Stretcher bearers resting at a dressing station, Westhoek Ridge, October 1917  (AWM P03631.176)

 

In contrast to the successful but limited Anzac attacks at Menin Road, Polygon Wood and Broodseinde Ridge in late September/early October, the attack by 4 Division on 12 October, aiming at the capture of Passchendaele, was a dismal and expensive failure.

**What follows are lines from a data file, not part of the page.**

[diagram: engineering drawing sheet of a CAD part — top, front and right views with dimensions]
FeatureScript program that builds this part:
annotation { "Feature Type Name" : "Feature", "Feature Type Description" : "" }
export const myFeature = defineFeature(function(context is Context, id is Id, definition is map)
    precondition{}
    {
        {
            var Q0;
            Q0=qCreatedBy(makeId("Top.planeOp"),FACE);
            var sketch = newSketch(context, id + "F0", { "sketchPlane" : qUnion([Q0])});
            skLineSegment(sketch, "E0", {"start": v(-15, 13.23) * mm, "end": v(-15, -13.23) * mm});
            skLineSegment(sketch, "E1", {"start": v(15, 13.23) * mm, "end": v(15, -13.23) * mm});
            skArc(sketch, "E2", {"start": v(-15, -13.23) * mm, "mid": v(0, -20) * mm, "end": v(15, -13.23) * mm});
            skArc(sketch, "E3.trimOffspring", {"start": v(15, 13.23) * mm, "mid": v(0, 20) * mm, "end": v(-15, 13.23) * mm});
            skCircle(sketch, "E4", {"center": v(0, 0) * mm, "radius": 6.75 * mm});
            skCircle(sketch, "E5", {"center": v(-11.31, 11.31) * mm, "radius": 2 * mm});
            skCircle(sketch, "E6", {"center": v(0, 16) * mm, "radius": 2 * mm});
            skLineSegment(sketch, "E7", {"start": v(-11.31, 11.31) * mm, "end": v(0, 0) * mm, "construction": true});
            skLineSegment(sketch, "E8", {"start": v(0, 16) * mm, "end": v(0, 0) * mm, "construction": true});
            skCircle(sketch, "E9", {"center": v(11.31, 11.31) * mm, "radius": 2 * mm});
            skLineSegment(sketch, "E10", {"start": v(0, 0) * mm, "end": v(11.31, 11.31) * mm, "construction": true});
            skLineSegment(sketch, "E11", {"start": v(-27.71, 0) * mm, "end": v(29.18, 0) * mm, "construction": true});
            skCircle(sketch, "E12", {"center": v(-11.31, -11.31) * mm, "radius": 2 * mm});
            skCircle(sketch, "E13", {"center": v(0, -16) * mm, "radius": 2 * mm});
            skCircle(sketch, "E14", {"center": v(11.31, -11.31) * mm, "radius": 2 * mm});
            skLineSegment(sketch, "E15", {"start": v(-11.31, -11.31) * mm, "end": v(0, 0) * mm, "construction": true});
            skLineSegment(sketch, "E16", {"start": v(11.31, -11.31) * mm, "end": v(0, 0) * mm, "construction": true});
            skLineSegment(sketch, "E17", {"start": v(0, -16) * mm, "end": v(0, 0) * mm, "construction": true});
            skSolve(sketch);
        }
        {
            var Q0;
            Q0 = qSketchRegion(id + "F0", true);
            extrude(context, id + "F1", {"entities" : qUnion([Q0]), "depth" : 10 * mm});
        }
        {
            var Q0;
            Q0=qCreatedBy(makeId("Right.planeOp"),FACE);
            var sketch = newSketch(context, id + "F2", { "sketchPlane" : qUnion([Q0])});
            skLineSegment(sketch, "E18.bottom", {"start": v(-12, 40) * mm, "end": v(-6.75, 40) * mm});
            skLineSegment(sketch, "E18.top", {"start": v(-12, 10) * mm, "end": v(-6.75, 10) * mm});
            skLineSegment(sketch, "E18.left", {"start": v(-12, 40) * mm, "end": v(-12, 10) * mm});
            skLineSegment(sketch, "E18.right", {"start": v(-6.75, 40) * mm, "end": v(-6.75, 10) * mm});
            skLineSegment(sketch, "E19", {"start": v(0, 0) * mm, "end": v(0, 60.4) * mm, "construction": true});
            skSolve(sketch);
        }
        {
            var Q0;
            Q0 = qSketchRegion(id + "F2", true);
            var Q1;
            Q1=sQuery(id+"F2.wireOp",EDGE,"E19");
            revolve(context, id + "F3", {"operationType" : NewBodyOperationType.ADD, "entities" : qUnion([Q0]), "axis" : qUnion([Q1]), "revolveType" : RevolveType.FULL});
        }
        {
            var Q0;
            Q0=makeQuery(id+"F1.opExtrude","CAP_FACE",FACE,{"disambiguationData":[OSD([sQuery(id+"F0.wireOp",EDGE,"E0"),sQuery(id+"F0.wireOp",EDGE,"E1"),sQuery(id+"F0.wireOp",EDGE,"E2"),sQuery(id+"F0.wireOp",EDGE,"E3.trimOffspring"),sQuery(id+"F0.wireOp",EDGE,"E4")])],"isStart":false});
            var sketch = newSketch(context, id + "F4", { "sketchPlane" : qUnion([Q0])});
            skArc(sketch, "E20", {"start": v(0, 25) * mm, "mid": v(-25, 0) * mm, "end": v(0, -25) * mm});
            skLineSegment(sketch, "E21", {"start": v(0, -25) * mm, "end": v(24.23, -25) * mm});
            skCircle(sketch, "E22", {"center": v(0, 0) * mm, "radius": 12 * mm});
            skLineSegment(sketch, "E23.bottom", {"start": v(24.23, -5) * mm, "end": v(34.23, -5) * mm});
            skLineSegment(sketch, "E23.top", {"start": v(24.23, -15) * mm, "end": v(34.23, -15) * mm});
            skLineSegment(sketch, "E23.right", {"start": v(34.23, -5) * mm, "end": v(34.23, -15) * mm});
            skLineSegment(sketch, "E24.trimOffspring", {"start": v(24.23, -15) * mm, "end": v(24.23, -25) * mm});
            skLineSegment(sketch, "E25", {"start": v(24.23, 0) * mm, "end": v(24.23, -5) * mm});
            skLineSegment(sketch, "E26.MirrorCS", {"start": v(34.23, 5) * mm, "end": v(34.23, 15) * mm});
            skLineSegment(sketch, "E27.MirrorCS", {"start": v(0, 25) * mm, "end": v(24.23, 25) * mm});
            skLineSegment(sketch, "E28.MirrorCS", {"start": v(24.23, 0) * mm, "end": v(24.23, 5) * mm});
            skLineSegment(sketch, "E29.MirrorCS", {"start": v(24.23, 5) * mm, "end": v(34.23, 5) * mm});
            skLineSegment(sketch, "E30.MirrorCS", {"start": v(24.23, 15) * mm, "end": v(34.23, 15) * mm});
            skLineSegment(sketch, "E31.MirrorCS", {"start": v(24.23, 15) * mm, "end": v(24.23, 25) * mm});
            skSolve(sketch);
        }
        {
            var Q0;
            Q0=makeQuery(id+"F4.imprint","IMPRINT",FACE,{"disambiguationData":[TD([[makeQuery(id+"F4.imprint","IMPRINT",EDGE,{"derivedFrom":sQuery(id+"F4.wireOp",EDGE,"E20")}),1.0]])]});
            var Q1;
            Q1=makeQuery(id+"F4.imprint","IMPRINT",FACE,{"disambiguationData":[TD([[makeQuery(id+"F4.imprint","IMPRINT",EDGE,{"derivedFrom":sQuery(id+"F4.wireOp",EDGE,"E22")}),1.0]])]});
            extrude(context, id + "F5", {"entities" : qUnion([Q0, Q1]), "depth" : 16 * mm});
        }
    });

The village would finally be captured by Canadian troops.  However, it was a pyrrhic victory: Third Ypres was degenerating in the winter mud and rain, and would peter out soon after.

 

An indication of the end of the Third Battle of Ypres was the fact that 7 Battalion returned to the area of the Somme in France late in October, and was destined to spend the winter in that area.  On 26 December, while based in the front line near Denys Wood, the battalion was bombarded with gas shells by the Germans.  According to the battalion commander, about 300 shells were sent over, covering an area of around 500 square yards (metres).  Seven officers and four other ranks were gassed.  It is likely that Malcolm was one of those O.R.s.  If not, then he came into contact with a pocket of residual gas the next day, as nine men were reported as being adversely affected at that time.

 

Troops suffering from the effects of a gas attack, France 1918   (AWM E04851)

 

Malcolm was removed to a field hospital and then transferred to a war hospital in England on 5 January 1918. He remained there until 6 February.  He was then given a furlough until 11 March.  His war was over.  He sailed for Australia on 15 April and arrived in Melbourne on 12 June.  He was then discharged from the army the following month.

 

Many of those gassed suffered from a variety of complaints in their later lives, most notably chest complaints – some of them serious and debilitating, often bringing about early death.  Just how badly Malcolm was affected is hard to gauge.  Perhaps his case was not so bad.  As noted early in this story, there is no evidence in his war record of an invalid pension being granted and we know from a letter he wrote to the war department that he was still alive in 1940.

 

Sources

Australian War Memorial

En.wikipedia.org

Gibbs, Philip: From Bapaume to Passchendaele 1917, London, William Heinemann, 

                       1918

http://www.anzacsinfrance.com

http://www.ezetis.myzen.co.uk

http://www.view.com.au

National Archives of Australia

Travers, Richard: Diggers in France: Australian soldiers on the Western Front,  

                             Sydney, ABC Books, 2008

 

War Service Commemorated

Essendon Gazette Roll of Honour Wounded

Essendon Gazette Roll of Honour With the Colours

Kensington Methodist Church (M)    An item in Baker's B2455 record suggests that he was known as

                                                        Malcolm. Although his religion was given as C of E, it is possible

                                                        that his parents were Methodist, and had their son's name added

                                                        to their Church Honour Board. At present there is no other known

                                                        candidate for "M Baker".